### PROVIDED RECORDS
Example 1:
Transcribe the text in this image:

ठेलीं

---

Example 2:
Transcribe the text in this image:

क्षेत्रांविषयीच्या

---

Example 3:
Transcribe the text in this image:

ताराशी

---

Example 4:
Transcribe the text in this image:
######
### PROVIDED RECORDS
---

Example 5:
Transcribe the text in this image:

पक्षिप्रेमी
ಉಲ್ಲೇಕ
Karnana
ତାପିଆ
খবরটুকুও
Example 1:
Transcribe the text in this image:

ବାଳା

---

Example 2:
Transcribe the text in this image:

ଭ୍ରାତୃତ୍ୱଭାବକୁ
######
THE PROBLEM - Copy out every line in the two blocks above that contains the word "Example".

RESULT BELOW -
Example 1:
Example 2:
Example 3:
Example 4:
Example 5:
Example 1:
Example 2:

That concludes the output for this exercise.